▸ **WHAT IS BEING ASKED**
Please output the data exactly, minus pictures.

▸ **MATERIAL PROVIDED**
════

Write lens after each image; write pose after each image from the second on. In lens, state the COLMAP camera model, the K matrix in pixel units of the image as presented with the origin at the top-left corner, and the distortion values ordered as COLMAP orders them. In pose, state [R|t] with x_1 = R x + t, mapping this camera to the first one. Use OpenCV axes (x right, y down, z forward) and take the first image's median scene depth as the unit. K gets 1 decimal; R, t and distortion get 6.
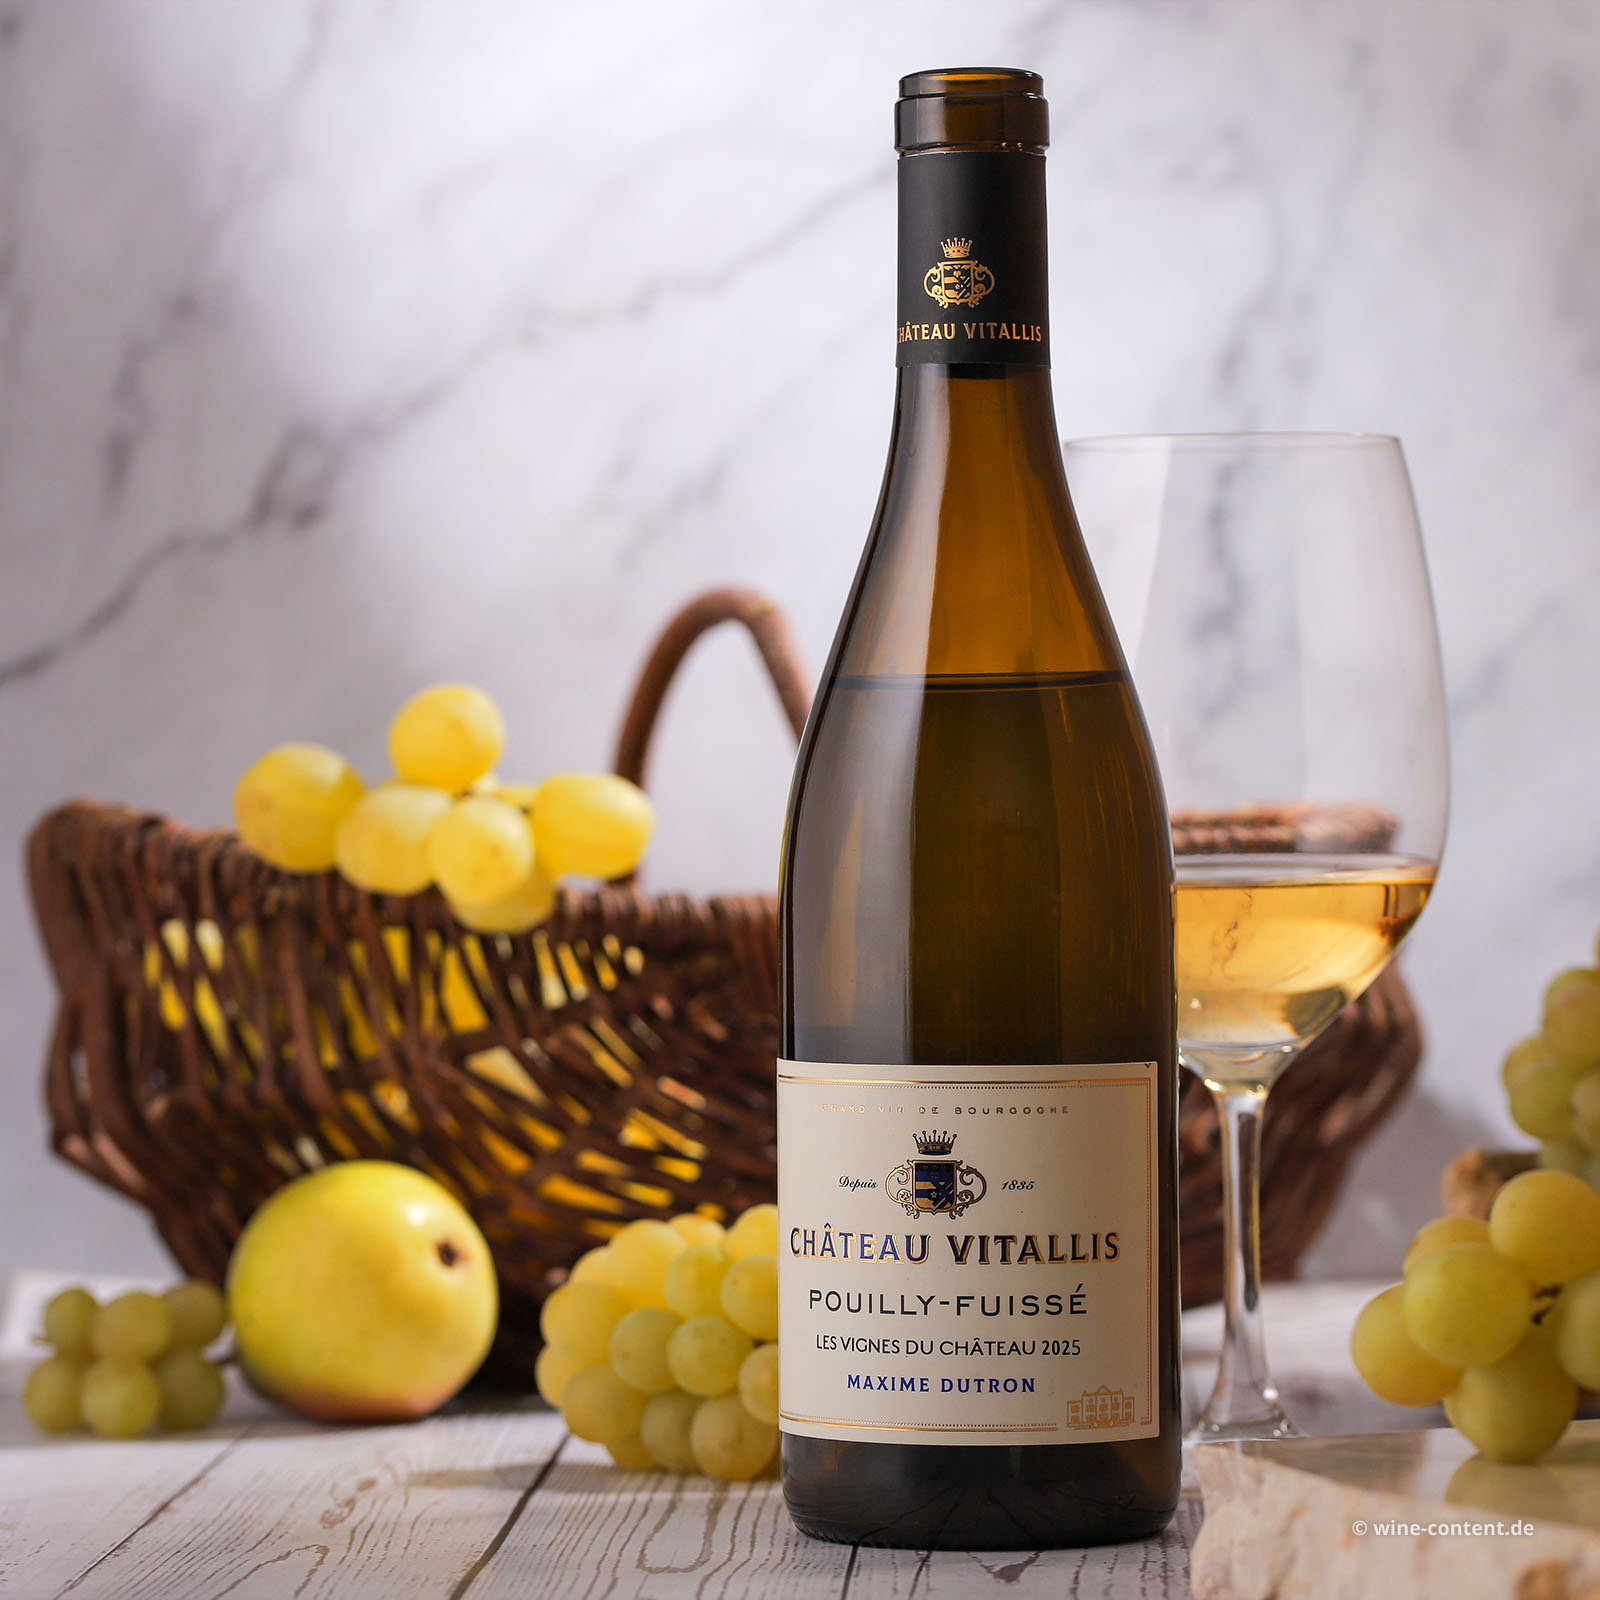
lens RADIAL K [[9089.2, 0, 800.0], [0, 9089.2, 799.9], [0, 0, 1]] dist [-0.000355, 0.000000]
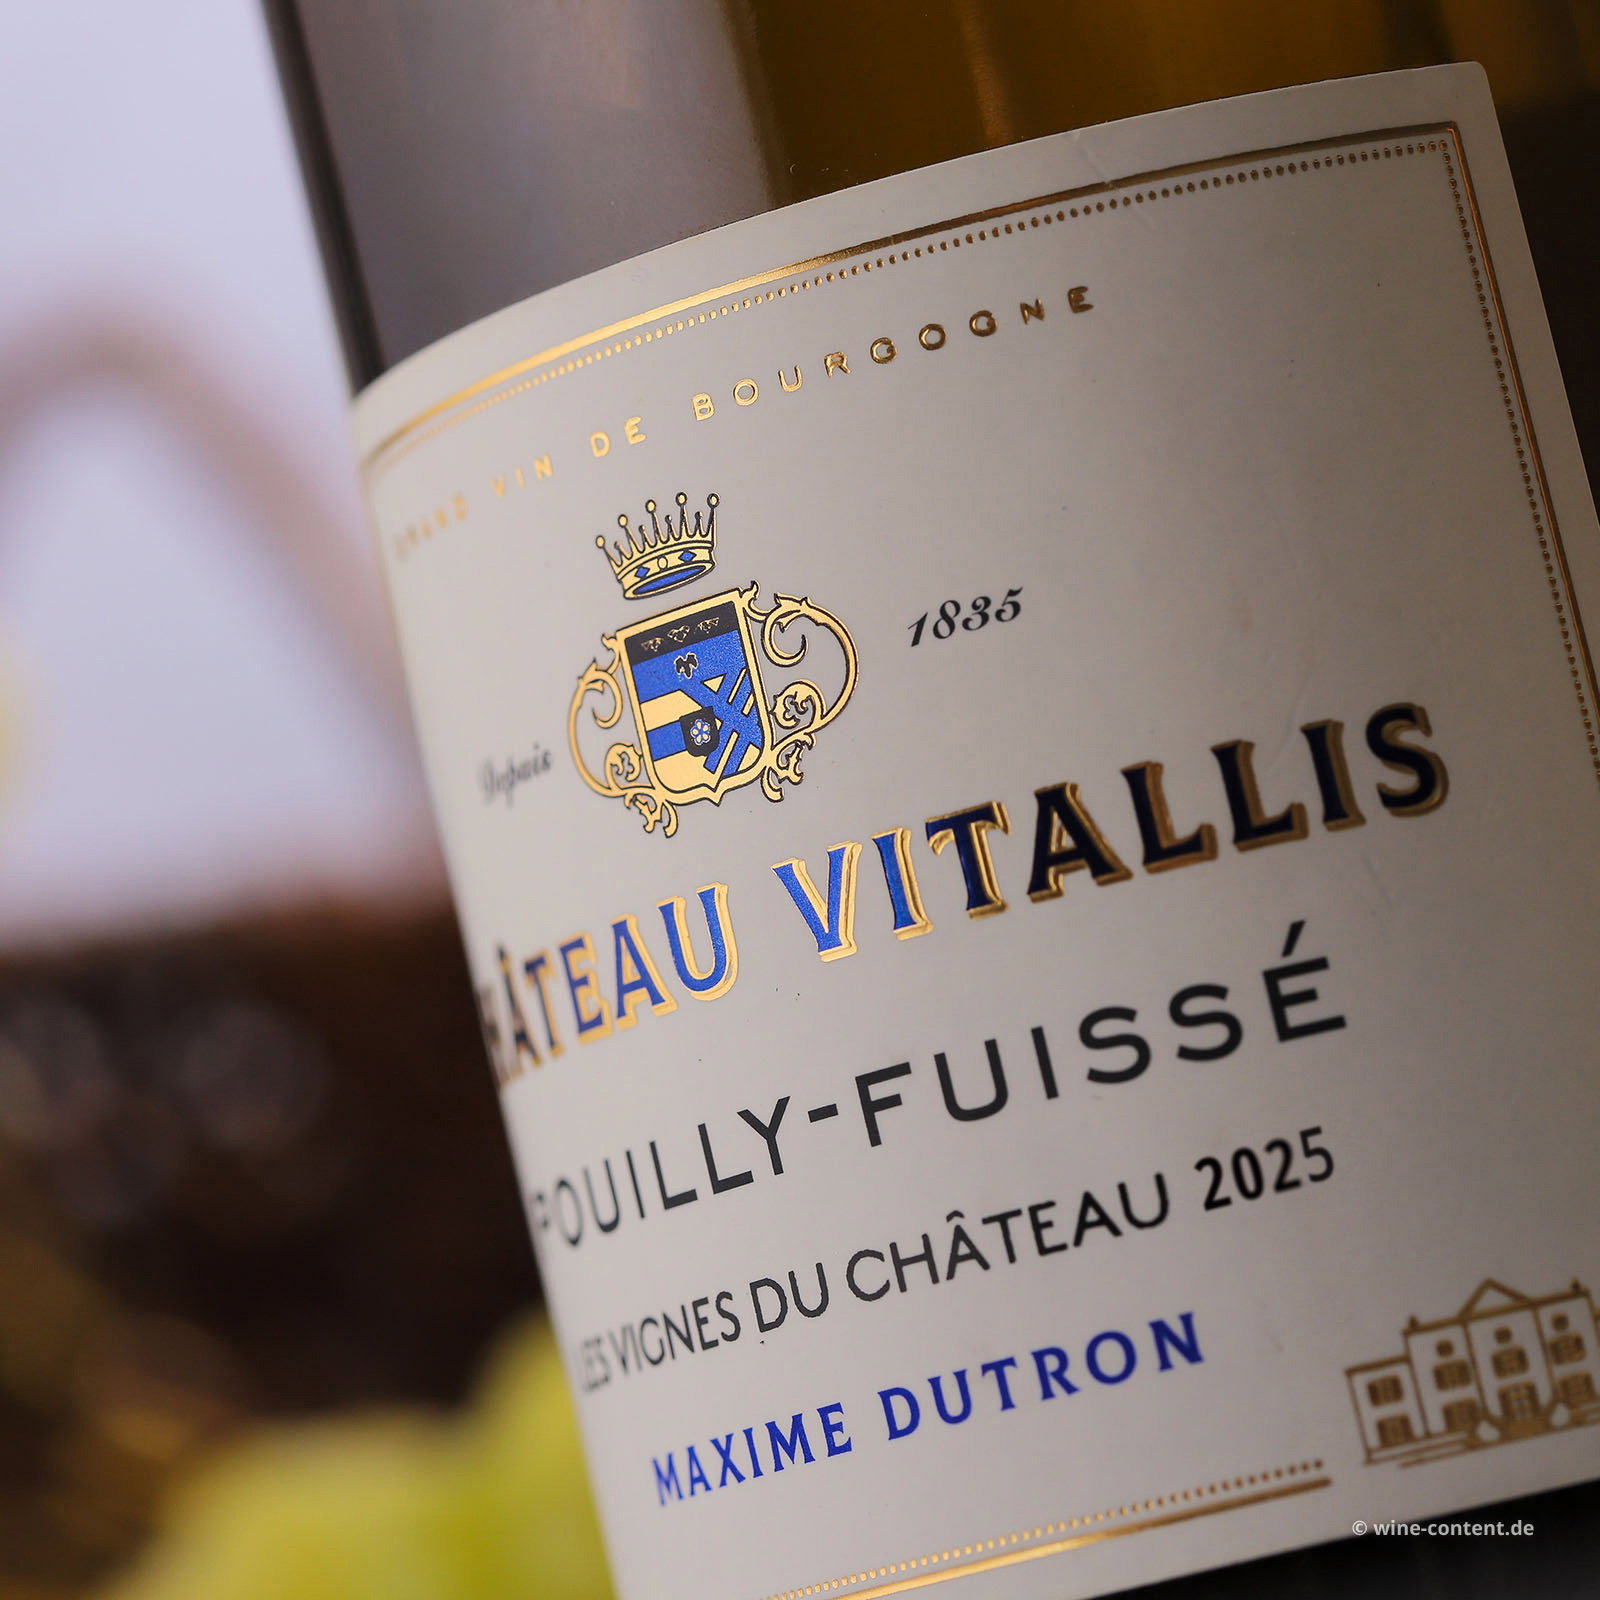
lens RADIAL K [[9089.2, 0, 799.9], [0, 9089.2, 800.7], [0, 0, 1]] dist [-0.000355, 0.000000]
pose [[0.874341, -0.253528, -0.413825, 0.128282], [0.218368, 0.967025, -0.131067, 0.081326], [0.433409, 0.024231, 0.900872, 0.758100]]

════

▸ **TASK RESULT**
Write lens after each image; write pose after each image from the second on. In lens, state the COLMAP camera model, the K matrix in pixel units of the image as presented with the origin at the top-left corner, and the distortion values ordered as COLMAP orders them. In pose, state [R|t] with x_1 = R x + t, mapping this camera to the first one. Use OpenCV axes (x right, y down, z forward) and take the first image's median scene depth as the unit. K gets 1 decimal; R, t and distortion get 6.
lens RADIAL K [[9089.2, 0, 800.0], [0, 9089.2, 799.9], [0, 0, 1]] dist [-0.000355, 0.000000]
lens RADIAL K [[9089.2, 0, 799.9], [0, 9089.2, 800.7], [0, 0, 1]] dist [-0.000355, 0.000000]
pose [[0.874341, -0.253528, -0.413825, 0.128282], [0.218368, 0.967025, -0.131067, 0.081326], [0.433409, 0.024231, 0.900872, 0.758100]]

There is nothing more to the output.